When you reach the line below that has "Español (España)", start returning lines exactly, and stop after the line that has "специальные кнопки для"; skip the pictures.

[[ RECORDS SUPPLIED open ]]

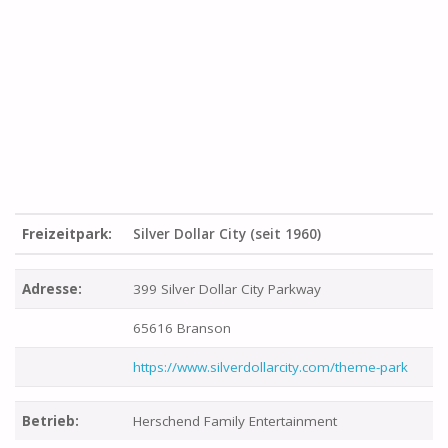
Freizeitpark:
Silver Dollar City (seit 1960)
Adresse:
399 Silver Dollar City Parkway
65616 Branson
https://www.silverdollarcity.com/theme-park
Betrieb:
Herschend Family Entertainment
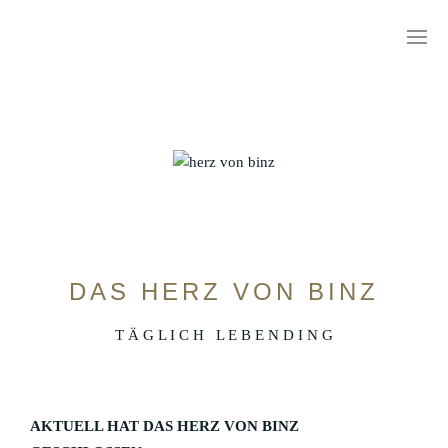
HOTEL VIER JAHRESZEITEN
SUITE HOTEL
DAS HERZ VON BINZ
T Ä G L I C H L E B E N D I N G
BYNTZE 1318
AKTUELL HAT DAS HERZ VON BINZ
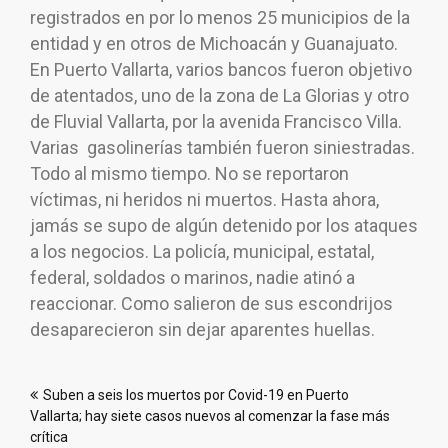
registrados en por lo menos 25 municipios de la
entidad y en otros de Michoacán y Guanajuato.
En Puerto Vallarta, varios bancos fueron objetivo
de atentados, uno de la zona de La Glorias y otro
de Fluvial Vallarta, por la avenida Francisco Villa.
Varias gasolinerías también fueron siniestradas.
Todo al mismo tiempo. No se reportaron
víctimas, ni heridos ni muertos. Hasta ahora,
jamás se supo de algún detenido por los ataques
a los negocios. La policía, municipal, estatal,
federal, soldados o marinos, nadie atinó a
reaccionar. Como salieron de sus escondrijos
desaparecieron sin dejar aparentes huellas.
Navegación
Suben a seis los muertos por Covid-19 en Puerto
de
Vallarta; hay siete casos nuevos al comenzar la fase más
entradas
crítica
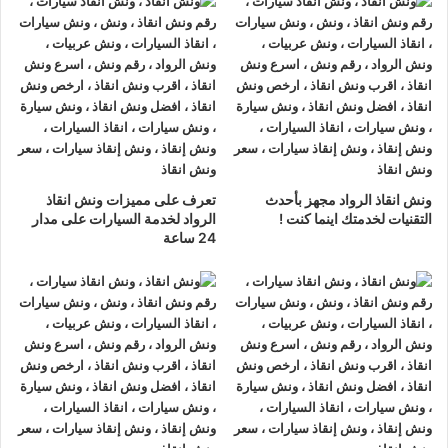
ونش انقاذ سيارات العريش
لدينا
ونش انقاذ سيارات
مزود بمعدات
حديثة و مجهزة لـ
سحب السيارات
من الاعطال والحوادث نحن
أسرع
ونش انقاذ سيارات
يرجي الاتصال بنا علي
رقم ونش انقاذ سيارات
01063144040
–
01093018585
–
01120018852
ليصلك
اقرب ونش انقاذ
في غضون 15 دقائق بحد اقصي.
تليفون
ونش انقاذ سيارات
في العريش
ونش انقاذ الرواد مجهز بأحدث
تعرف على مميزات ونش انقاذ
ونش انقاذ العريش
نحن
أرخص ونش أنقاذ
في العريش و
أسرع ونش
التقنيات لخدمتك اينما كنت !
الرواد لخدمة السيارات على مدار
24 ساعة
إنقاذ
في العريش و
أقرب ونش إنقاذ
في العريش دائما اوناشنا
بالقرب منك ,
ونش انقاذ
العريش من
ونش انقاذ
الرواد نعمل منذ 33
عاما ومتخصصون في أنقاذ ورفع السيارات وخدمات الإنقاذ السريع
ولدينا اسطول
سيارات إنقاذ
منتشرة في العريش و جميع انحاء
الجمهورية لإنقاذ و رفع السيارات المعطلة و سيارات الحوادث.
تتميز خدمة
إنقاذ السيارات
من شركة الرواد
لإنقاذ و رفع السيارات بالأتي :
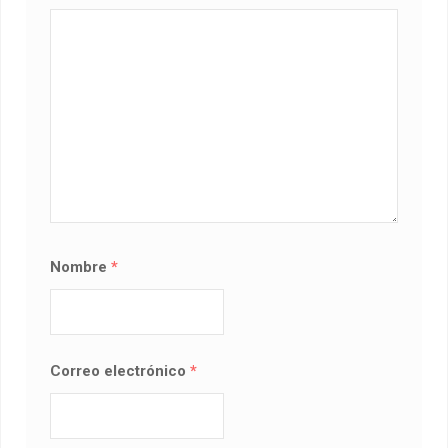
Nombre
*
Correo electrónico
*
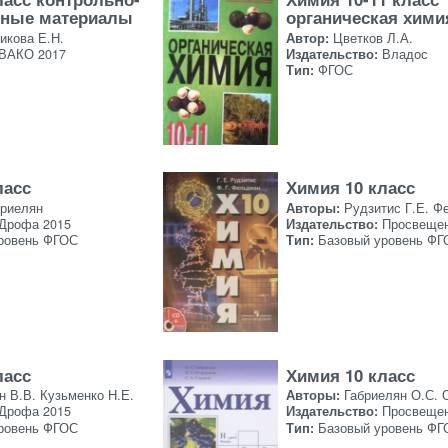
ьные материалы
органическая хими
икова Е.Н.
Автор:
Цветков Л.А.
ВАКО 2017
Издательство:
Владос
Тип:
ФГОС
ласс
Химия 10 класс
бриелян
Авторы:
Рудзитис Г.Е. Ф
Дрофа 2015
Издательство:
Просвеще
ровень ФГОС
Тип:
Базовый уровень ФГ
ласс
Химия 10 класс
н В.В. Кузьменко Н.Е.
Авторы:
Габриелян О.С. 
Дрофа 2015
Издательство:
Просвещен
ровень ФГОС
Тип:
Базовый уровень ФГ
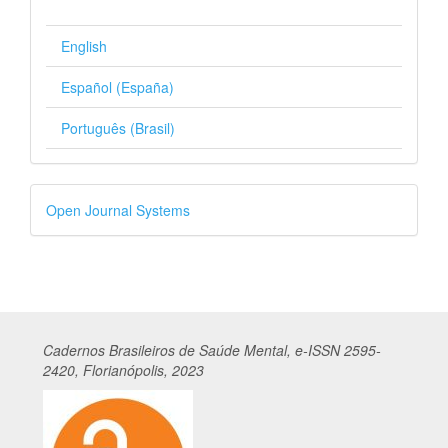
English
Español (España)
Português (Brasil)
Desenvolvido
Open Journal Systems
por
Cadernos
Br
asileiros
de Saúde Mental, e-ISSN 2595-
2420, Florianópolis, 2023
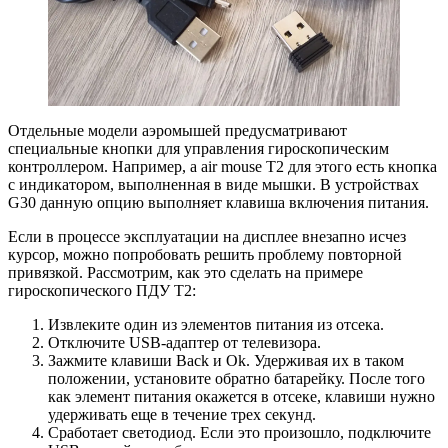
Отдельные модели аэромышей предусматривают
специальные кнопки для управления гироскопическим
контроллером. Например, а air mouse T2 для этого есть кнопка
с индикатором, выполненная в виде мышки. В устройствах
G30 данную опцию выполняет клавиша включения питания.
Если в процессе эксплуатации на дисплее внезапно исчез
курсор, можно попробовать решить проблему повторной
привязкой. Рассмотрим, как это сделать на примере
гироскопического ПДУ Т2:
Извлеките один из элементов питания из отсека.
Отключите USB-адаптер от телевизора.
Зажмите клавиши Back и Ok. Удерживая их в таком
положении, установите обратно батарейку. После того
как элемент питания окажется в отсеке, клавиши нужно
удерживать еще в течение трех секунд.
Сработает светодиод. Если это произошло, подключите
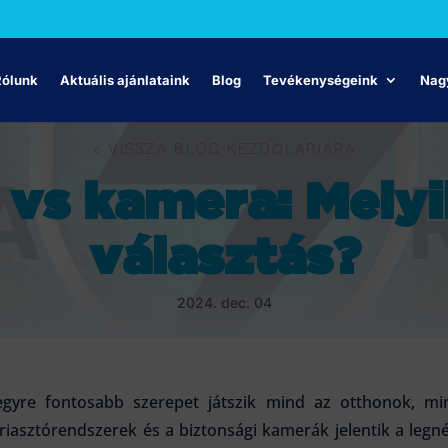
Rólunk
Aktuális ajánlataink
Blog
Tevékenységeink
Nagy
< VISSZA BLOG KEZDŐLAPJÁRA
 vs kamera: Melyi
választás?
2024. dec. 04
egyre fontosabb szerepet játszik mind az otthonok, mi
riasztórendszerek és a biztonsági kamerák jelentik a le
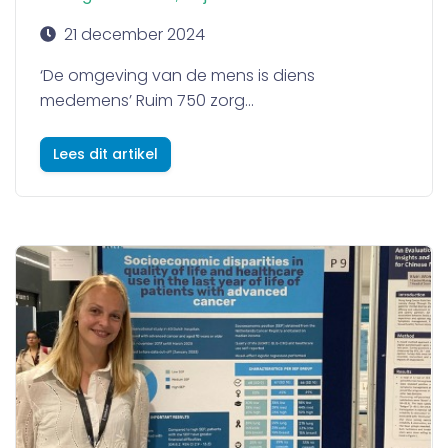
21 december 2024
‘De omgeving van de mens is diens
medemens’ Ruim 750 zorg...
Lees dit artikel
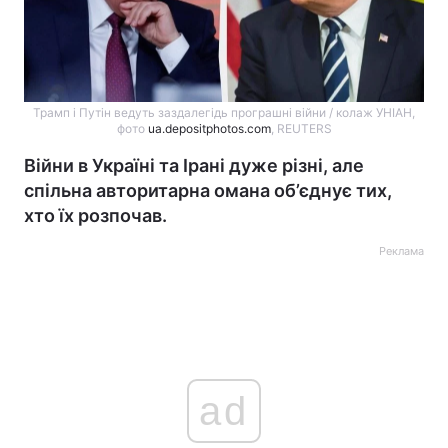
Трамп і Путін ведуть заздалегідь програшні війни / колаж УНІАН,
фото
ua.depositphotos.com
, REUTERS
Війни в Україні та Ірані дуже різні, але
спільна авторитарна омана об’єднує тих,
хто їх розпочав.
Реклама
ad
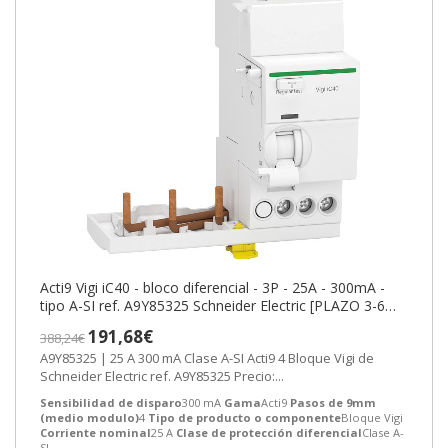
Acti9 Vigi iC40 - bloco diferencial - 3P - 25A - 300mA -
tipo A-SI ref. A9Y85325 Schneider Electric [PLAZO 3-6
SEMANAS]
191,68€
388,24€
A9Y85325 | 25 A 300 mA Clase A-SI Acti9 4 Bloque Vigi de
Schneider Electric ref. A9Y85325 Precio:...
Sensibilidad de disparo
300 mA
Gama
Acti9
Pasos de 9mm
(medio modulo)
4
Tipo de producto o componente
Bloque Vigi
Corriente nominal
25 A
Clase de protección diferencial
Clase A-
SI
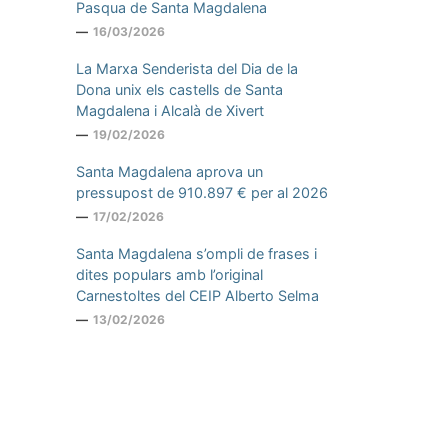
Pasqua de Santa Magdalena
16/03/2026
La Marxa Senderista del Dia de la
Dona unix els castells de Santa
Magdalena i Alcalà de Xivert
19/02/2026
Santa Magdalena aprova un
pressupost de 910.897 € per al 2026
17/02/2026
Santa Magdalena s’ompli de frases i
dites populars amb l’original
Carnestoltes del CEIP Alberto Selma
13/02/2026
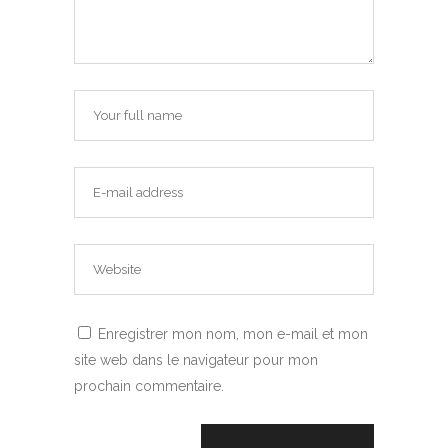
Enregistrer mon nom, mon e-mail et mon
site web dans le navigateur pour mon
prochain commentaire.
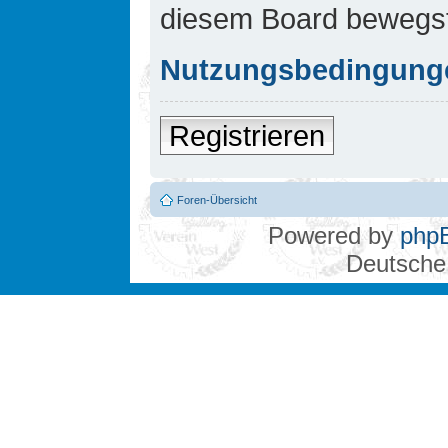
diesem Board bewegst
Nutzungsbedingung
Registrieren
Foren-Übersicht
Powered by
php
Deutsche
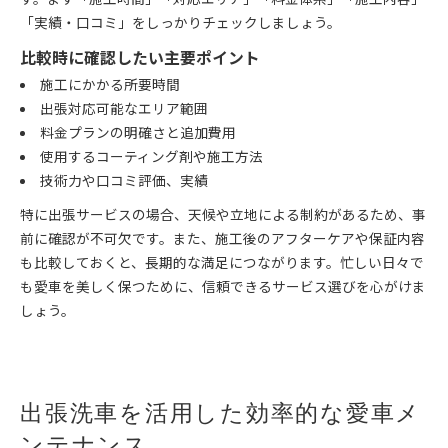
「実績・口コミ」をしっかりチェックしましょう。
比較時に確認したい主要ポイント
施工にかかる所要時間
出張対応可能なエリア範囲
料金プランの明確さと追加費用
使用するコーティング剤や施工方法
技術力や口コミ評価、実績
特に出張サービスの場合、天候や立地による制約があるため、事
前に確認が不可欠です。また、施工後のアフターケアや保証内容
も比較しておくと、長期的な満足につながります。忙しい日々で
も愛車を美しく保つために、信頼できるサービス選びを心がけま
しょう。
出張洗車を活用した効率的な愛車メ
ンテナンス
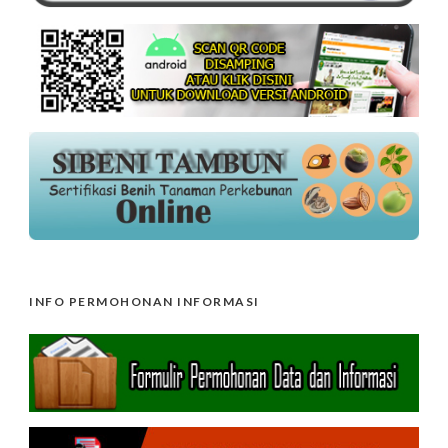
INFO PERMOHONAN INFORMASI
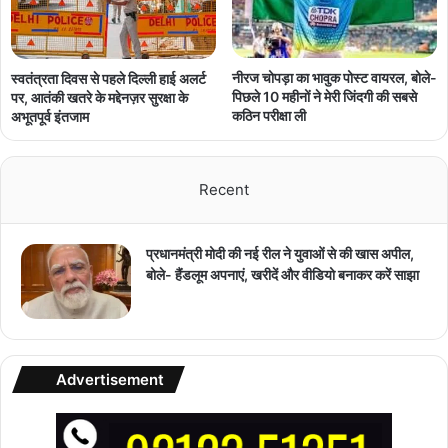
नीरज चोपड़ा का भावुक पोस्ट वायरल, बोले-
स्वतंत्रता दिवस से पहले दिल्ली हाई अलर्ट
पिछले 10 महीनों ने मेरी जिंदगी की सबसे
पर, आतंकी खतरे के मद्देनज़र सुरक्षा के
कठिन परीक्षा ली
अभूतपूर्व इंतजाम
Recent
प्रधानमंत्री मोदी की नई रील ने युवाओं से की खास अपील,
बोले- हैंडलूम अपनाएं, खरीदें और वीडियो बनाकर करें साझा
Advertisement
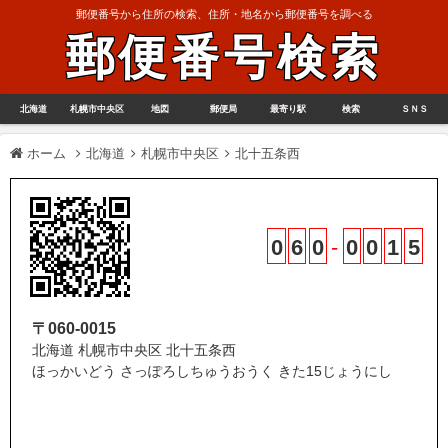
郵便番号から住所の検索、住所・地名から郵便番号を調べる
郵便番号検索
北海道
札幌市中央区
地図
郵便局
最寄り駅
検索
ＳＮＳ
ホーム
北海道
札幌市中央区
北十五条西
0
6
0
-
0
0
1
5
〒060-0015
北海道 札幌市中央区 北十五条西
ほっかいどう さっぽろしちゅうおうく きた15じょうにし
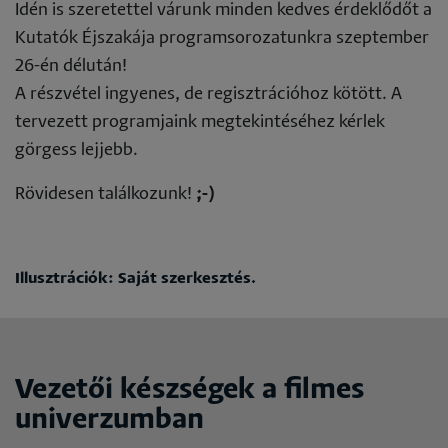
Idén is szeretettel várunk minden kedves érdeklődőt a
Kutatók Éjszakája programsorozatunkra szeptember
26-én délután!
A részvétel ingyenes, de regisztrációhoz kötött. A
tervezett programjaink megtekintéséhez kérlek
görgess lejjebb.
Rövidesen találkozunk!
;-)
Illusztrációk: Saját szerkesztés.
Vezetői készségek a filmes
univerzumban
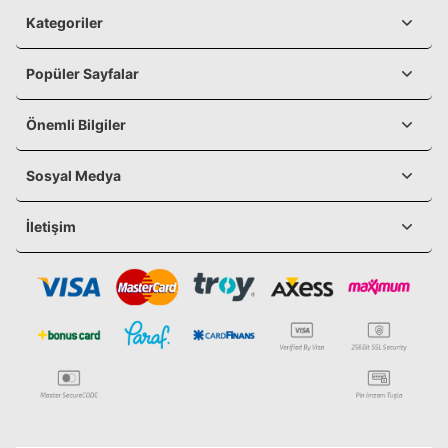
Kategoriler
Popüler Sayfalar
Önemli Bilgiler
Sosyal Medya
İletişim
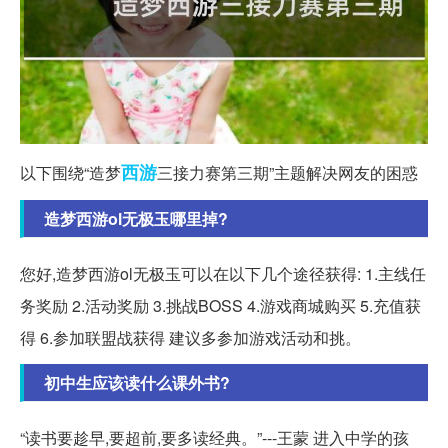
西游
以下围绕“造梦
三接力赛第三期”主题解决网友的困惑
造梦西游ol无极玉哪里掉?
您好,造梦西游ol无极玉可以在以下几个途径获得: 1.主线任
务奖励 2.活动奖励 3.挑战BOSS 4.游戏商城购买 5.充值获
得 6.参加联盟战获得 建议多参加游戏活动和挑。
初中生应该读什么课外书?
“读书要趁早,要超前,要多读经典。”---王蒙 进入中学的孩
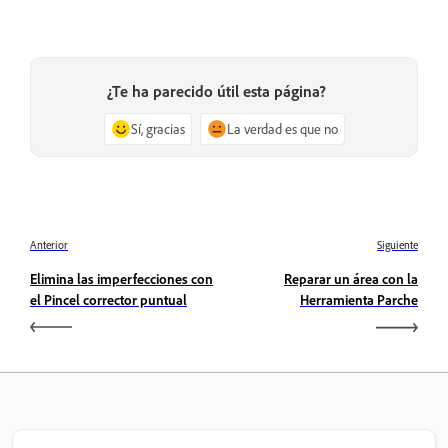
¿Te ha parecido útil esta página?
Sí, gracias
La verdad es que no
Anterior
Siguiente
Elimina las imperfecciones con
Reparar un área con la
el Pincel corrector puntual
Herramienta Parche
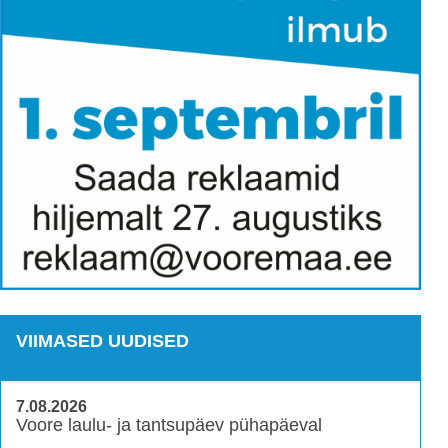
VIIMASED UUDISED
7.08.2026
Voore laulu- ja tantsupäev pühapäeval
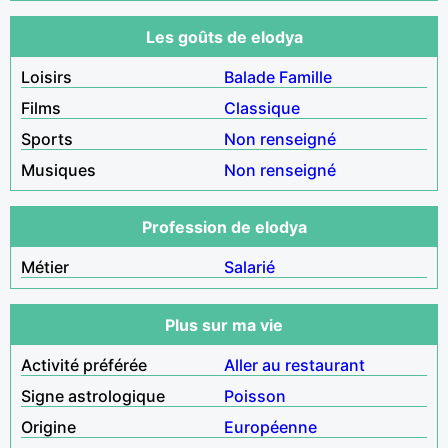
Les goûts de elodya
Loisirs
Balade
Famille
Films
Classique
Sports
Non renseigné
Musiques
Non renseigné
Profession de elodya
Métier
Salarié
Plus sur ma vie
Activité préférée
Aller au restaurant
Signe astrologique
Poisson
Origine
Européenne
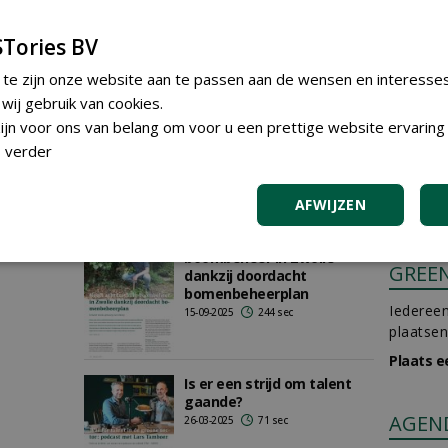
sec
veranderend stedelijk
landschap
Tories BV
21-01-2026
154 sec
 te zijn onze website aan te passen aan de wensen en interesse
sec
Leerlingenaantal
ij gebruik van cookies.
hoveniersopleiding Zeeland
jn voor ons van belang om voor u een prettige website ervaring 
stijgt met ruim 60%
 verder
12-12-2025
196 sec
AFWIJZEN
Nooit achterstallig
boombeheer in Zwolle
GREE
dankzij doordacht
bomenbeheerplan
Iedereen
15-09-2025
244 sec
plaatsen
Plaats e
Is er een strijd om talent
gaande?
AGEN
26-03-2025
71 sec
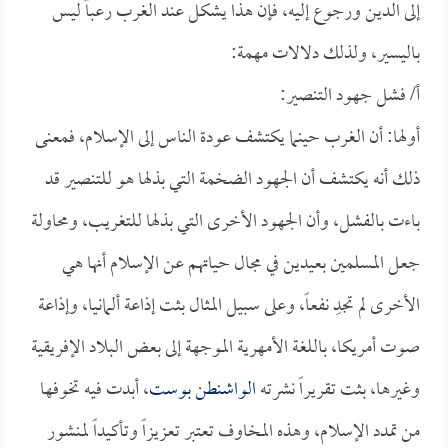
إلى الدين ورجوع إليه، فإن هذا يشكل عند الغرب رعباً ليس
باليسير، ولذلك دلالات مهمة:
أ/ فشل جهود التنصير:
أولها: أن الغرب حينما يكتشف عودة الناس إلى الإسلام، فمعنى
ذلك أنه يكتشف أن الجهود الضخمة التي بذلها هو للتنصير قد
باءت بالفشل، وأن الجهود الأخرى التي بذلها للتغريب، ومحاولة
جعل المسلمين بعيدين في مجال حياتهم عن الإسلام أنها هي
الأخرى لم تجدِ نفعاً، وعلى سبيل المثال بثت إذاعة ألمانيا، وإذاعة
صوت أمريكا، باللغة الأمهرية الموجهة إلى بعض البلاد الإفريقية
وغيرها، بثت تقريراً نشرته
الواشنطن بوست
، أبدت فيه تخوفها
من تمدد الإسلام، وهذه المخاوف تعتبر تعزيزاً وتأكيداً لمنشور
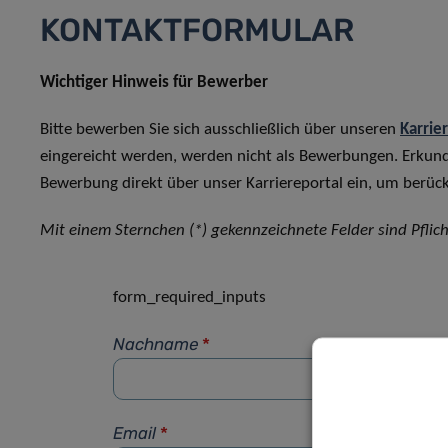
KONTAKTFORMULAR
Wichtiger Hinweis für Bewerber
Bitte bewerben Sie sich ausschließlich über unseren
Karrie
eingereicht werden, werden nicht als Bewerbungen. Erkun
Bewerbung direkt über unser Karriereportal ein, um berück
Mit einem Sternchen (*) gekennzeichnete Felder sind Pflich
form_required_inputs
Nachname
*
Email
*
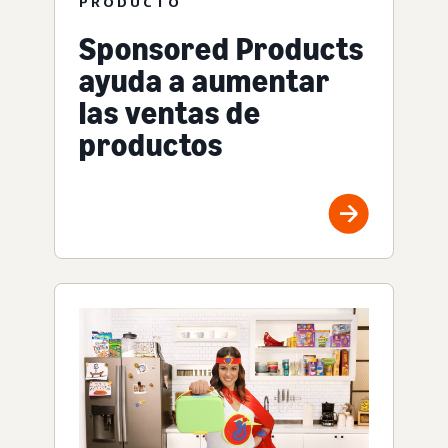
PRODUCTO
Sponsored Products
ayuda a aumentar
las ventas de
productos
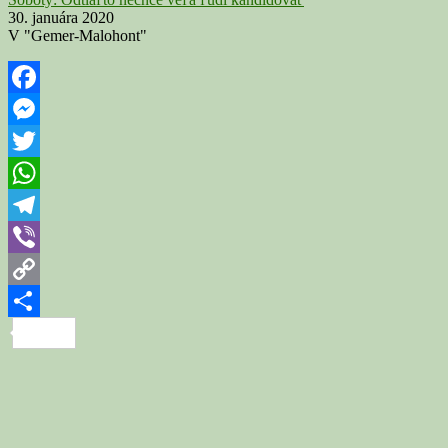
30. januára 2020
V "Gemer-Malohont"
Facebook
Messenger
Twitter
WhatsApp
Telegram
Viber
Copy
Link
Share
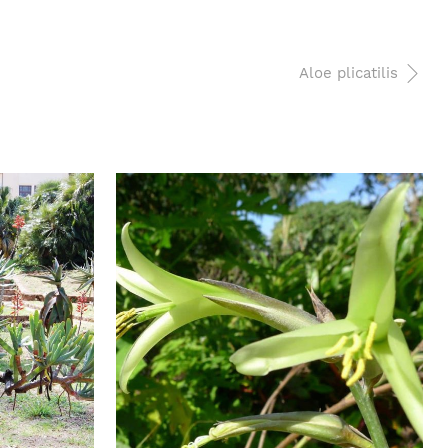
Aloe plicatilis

[[ RECORDS SUPPLIED closed ]]

## OUTPUT FOR THIS TASK
Español (España)
Português (Brasil)
Desenvolvido
Open Journal Systems
por
Cadernos
Br
asileiros
de Saúde Mental, e-ISSN 2595-
2420, Florianópolis, 2023
Отдельные модели аэромышей предусматривают
специальные кнопки для управления гироскопическим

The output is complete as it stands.